Source data
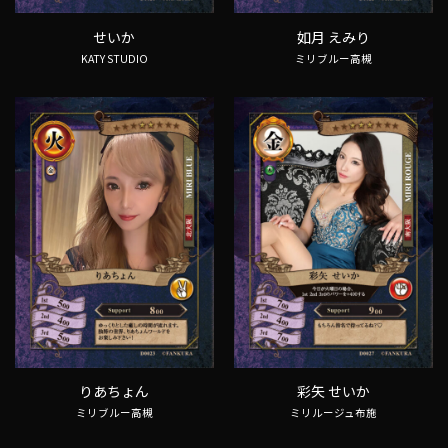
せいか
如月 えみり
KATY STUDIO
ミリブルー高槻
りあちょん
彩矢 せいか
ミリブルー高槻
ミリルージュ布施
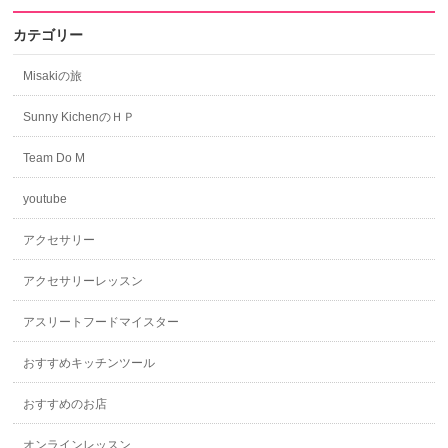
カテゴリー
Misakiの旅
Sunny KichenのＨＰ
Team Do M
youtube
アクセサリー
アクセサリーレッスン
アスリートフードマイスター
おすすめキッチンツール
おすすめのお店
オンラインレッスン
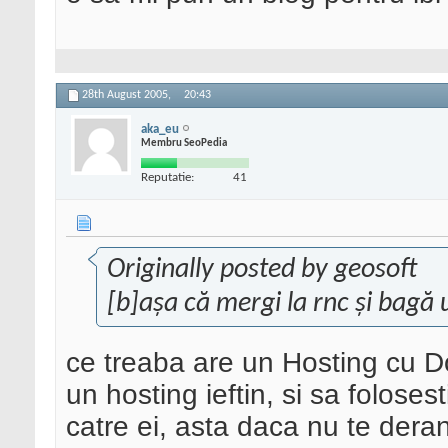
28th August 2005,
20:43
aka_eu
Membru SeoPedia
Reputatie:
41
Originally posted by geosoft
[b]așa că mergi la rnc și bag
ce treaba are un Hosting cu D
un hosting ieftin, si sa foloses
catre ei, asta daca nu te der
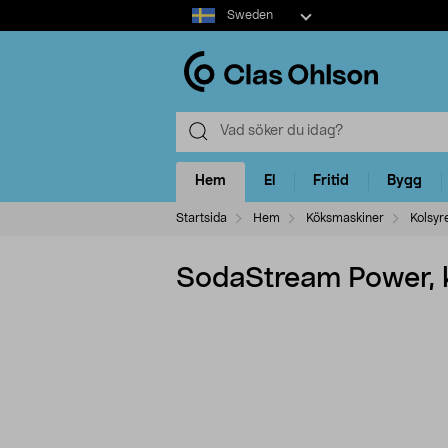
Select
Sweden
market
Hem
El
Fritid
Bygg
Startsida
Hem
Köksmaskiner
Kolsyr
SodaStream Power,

* WHAT IS REQUIRED *
Write out the lines above as a numbered list, skipping any blank lines, and leave the pictures out.

* ANSWER BELOW *
1. せいか
2. 如月 えみり
3. KATY STUDIO
4. ミリブルー高槻
5. りあちょん
6. 彩矢 せいか
7. ミリブルー高槻
8. ミリルージュ布施
9. カテゴリー
10. Misakiの旅
11. Sunny KichenのＨＰ
12. Team Do M
13. youtube
14. アクセサリー
15. アクセサリーレッスン
16. アスリートフードマイスター
17. おすすめキッチンツール
18. おすすめのお店
19. オンラインレッスン
20. 28th August 2005,
21. 20:43
22. aka_eu
23. Membru SeoPedia
24. Reputatie:
25. 41
26. Originally posted by geosoft
27. [b]așa că mergi la rnc și bag
28. ce treaba are un Hosting cu D
29. un hosting ieftin, si sa foloses
30. catre ei, asta daca nu te der
31. Select
32. Sweden
33. market
34. Hem
35. El
36. Fritid
37. Bygg
38. Startsida
39. Hem
40. Köksmaskiner
41. Kolsyr
42. SodaStream Power,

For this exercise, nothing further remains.